Fragmento del documento:
Algo que sí comparten las naciones sin un Estado propio es una búsqueda constante por hacer respetar sus derechos desde que fueron colonizados por otros pueblos. Aunque los indígenas y sus descendientes no seamos una raza diferente (como se pensó durante mucho tiempo), sí somos comunidades históricamente racializadas, es decir, que hemos sufrido un trato diferente y discriminatorio según ese pensamiento que distingue a las personas por su color de piel o la lengua que habla. Es curioso (y desconcertante) cómo es que, aunque los indígenas de Bolivia no compartan textiles o danzas con los de Canadá, sí pueden hablar de experiencias comunes de racismo e impunidad.

¿De qué hablan las cineastas de los pueblos indígenas? Aunque los temas que se abordan desde cada comunidad tengan sus particularidades culturales, uno de los tópicos constantes es el de la violencia. Los productos audiovisuales tienen la facultad de hablar de las obsesiones y preocupaciones de las personas que las crean en un momento histórico determinado y, en ese sentido, los festivales de cine funcionan como escaparate de esos pensamientos. Esta edición de Sundance ofreció un breve muestrario de cine de ficción, documentales y series que hablan sobre la resistencia de los pueblos nativos y su incesante reclamo ante las injusticias que continúan sufriendo.

Si en México vemos que las cintas sobre mujeres desaparecidas son cada vez más frecuentes, es porque se trata de una herida abierta en el país. Pero no estamos solas; esta problemática es una que aqueja también a las mujeres de las comunidades nativas de Estados Unidos. La serie documental Murder in Big Horn y la película Fancy Dance, presentadas en Sundance, son testigos de esa preocupación compartida por las cineastas mexicanas y las directoras nativoamericanas. Es alarmante lo cercanas que resultan las historias de adolescentes y mujeres que, de un día a otro, ya no están, y la frustración común ante la indiferencia de quienes deberían esclarecer esos casos.

En qué consiste: Da la continuación del texto sobre las cineastas indígenas en Sundance, a partir de su última oración. Los ítems proceden de otra fuente.

(Registros de una colección)
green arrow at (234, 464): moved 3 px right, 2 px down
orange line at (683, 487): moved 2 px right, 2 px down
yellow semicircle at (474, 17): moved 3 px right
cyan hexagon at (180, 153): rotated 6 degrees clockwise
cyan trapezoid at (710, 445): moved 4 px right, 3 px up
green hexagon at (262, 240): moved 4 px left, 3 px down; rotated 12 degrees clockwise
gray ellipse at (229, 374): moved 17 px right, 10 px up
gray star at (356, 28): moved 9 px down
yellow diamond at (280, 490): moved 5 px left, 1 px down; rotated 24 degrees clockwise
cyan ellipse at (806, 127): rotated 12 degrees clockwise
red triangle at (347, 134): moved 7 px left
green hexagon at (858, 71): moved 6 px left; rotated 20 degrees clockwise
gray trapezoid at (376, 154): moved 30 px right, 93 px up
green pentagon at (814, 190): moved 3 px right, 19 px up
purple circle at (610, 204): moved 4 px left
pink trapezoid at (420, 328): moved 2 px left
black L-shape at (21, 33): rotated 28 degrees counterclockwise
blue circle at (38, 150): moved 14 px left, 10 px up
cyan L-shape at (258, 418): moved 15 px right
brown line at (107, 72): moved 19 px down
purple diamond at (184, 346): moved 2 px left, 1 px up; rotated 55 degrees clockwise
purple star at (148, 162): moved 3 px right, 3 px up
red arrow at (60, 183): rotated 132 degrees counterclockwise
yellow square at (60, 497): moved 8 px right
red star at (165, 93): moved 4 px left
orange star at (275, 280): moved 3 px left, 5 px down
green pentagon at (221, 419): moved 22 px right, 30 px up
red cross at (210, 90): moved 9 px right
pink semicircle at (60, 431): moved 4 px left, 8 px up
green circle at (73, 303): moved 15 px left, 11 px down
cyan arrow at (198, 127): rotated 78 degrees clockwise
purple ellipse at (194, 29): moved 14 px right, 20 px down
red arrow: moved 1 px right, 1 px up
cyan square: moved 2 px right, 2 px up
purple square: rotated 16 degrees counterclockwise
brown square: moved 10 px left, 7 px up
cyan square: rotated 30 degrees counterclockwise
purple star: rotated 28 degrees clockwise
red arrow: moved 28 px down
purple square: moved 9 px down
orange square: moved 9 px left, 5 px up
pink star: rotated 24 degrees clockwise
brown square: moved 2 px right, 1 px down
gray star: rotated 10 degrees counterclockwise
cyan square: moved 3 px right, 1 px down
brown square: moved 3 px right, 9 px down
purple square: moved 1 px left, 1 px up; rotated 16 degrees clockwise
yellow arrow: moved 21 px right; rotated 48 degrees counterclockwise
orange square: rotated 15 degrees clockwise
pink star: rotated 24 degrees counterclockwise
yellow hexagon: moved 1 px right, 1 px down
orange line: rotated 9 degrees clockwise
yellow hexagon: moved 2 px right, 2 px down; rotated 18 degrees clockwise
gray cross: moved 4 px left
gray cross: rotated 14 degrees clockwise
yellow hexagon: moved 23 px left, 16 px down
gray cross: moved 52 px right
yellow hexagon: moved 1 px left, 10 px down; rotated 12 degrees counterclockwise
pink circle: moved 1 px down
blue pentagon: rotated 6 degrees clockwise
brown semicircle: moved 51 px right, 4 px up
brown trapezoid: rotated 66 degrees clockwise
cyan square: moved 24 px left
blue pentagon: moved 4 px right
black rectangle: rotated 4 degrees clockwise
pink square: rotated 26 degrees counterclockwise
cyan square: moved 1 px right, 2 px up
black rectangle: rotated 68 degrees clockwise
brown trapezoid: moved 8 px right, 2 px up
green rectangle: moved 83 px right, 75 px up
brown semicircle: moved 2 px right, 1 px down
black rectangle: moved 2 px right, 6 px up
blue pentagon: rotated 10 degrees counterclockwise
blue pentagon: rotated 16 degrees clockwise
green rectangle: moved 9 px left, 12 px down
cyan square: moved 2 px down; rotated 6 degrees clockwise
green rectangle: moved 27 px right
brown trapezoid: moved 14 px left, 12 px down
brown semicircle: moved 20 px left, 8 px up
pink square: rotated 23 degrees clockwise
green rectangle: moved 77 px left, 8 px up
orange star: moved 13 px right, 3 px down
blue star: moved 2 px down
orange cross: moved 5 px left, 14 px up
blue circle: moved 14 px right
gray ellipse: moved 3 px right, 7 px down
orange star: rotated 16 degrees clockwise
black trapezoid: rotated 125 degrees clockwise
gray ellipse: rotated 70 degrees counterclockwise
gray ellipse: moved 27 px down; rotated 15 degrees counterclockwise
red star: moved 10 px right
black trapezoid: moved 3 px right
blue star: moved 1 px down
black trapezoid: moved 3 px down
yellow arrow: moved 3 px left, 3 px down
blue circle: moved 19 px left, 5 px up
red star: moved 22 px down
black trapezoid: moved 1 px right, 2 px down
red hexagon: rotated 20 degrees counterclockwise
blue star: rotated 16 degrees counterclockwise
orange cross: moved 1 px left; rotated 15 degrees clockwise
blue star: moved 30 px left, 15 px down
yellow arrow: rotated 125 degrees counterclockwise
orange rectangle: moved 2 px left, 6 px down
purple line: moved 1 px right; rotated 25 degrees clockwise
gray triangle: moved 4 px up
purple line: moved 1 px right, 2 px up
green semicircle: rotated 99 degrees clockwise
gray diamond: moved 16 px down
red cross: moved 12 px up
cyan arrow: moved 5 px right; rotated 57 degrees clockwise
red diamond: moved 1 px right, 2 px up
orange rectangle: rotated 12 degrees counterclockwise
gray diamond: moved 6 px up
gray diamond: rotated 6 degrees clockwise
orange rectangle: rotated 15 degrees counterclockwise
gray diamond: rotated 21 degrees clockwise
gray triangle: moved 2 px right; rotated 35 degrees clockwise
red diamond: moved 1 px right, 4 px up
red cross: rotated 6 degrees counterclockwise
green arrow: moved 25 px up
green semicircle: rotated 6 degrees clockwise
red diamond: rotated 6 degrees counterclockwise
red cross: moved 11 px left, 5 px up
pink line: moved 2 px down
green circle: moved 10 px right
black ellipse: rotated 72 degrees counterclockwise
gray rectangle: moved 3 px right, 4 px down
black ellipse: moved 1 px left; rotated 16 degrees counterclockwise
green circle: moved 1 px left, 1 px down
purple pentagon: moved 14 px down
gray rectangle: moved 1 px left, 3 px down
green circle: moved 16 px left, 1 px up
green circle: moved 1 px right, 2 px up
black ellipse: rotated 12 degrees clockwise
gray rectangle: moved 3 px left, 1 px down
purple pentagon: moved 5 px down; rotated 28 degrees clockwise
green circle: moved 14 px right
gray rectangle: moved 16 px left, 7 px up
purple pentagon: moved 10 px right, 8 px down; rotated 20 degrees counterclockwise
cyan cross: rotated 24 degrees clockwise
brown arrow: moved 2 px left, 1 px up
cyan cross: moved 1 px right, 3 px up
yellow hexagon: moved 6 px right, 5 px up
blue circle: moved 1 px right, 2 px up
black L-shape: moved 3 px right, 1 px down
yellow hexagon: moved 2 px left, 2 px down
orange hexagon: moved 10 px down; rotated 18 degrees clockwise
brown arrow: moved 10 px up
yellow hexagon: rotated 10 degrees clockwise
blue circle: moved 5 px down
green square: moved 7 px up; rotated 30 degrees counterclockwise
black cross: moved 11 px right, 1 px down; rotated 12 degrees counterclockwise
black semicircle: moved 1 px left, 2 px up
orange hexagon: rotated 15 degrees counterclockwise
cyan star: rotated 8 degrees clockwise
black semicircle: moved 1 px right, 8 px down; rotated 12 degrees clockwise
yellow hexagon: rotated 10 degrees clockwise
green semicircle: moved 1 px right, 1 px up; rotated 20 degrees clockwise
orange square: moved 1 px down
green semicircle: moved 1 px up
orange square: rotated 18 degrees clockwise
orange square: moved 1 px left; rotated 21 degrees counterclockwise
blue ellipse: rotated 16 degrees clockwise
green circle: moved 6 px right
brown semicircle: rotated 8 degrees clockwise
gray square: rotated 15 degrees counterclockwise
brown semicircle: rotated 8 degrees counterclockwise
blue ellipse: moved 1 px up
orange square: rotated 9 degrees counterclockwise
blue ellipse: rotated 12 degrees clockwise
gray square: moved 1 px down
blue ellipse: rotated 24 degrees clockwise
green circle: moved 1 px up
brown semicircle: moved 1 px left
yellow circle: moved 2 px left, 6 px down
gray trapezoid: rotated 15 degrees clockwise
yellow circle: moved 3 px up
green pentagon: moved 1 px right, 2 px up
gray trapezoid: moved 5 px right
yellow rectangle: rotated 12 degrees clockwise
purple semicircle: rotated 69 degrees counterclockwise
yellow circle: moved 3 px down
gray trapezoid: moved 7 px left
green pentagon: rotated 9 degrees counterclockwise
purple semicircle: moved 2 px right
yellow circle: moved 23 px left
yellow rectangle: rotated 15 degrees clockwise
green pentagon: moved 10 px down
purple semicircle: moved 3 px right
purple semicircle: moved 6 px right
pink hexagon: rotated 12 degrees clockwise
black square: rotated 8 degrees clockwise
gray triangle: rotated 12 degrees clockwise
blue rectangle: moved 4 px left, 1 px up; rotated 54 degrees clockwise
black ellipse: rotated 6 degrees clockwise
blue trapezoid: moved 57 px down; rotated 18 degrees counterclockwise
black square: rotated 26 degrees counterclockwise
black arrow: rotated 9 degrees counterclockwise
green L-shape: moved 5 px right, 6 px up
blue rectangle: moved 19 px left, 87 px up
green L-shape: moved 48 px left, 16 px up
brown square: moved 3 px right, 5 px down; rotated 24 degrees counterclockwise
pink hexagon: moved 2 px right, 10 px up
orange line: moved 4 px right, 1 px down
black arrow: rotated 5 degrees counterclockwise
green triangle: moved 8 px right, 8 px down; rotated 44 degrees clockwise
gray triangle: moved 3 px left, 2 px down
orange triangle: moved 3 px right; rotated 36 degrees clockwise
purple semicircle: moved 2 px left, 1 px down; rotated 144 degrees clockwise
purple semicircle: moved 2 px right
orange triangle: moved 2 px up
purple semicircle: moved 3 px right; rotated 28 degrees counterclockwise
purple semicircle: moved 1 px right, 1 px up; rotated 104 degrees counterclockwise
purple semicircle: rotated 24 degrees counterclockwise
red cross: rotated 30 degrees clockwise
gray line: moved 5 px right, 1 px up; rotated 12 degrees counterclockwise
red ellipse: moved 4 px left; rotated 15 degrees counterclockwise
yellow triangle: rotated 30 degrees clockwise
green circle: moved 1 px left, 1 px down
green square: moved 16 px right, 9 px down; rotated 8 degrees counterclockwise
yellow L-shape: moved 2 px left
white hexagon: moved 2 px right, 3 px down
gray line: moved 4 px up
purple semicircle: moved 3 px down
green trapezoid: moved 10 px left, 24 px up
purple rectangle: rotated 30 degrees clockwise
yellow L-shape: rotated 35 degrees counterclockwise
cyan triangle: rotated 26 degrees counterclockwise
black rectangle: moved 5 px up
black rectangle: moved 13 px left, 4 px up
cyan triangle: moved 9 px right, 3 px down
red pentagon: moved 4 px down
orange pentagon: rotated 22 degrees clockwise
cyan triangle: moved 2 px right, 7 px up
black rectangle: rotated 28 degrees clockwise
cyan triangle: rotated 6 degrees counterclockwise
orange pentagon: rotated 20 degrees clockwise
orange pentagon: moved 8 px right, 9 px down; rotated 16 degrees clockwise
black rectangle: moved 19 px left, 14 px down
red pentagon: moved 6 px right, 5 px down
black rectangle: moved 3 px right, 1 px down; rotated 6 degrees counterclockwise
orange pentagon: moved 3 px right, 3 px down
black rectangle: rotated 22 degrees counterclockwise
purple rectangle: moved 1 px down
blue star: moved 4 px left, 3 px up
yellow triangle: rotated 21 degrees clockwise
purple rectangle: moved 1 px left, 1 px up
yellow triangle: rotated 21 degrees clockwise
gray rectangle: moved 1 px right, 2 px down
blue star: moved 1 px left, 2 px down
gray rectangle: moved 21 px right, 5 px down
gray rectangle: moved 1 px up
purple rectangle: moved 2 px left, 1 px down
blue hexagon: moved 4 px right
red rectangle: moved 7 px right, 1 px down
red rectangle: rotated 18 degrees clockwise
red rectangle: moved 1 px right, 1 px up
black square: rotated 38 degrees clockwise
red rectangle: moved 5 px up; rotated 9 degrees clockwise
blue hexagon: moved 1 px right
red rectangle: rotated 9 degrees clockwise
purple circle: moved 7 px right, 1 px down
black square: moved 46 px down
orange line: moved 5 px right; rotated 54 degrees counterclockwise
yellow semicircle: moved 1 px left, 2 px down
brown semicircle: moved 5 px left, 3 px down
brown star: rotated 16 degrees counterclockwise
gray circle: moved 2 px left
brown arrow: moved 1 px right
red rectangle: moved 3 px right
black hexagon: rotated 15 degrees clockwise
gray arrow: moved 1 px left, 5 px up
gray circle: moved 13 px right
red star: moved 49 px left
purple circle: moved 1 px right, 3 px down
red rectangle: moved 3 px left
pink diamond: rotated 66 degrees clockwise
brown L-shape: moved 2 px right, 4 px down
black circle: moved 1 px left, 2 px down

Resultado del ejercicio:
¿De qué hablan los temores de las mujeres en ambos lados de la frontera? ¿De qué está hecha la rabia de las mujeres racializadas? Ante el olvido y el desinterés de los Estados, que el cine ayude a preservar la memoria. Ante el desdén, son series y películas como estas las que, por medio de un compendio informativo o una historia sensible, procuran apelar al recuerdo de las mujeres que son arrebatadas y quizá así convocar alguna forma de justicia.

Murder in Big Horn (Razelle Benally y Matthew Galkin)

Esta miniserie arroja luz sobre las desapariciones y feminicidios de mujeres nativas de las etnias crow y cheyene en un condado de Montana, así como el desinterés de las autoridades por resolver estos casos. 

“Para nosotros estas no son historias de true crime, son nuestras familiares”, expresa una de las entrevistadas. Sin embargo, en el terreno audiovisual Murder in Big Horn construye sus episodios utilizando todos los rasgos típicos de los programas de crímenes: un diseño sonoro que agudiza la tensión, fragmentos de periódicos o entrevistas a testigos como cabezas parlantes. Aunque en lo formal no se presenten encuadres o movimientos de cámara innovadores, sí es disruptivo que las protagonistas de las búsquedas de estos capítulos sean mujeres nativas. Pero esto no es C.S.I. ni La ley y el orden, pues para ellas no se realizan investigaciones minuciosas. Los casos de estas mujeres se zanjan en explicaciones tan ridículas como indignantes que insisten en revictimizarlas y culparlas de sus propias muertes. Si aquí el feminicidio de Lesvy Berlín se explicó inicialmente como un suicidio imposible o el ataque con ácido a la saxofonista de origen mixteco Elena Ríos se quiera reducir a crimen “pasional”, allá se declara que la hipotermia es la culpable de las pérdidas de mujeres cuyos cuerpos aparecen de pronto en terrenos o caminos.

Para que se hiciera real el mito del destino manifiesto (ése que señala a Estados Unidos como una tierra elegida), era necesario barrer a las poblaciones que ya estaban ahí. El documental también hace su respectivo recorrido por fotografías antiguas y testimonios de especialistas para hacer un breve, pero efectivo repaso sobre la forma en que estas comunidades fueron empujadas a reservas y a vivir en un sistema que desde el inicio estuvo diseñado para que fracasaran. Entonces, las desapariciones de mujeres nativas se sacuden con una mano por las autoridades blancas, que abiertamente y a cuadro muestran un racismo que quizá ni siquiera son capaces de advertir. Los crímenes los explican como problemas internos de las comunidades: alcoholismo, tráfico de drogas y apuestas, y demás flaquezas adjudicadas a priori. “Son cosas de indios”, sugieren los responsables de las investigaciones; “las personas no ven a las mujeres y adolescentes indígenas como personas”, reviran las familiares de las desaparecidas.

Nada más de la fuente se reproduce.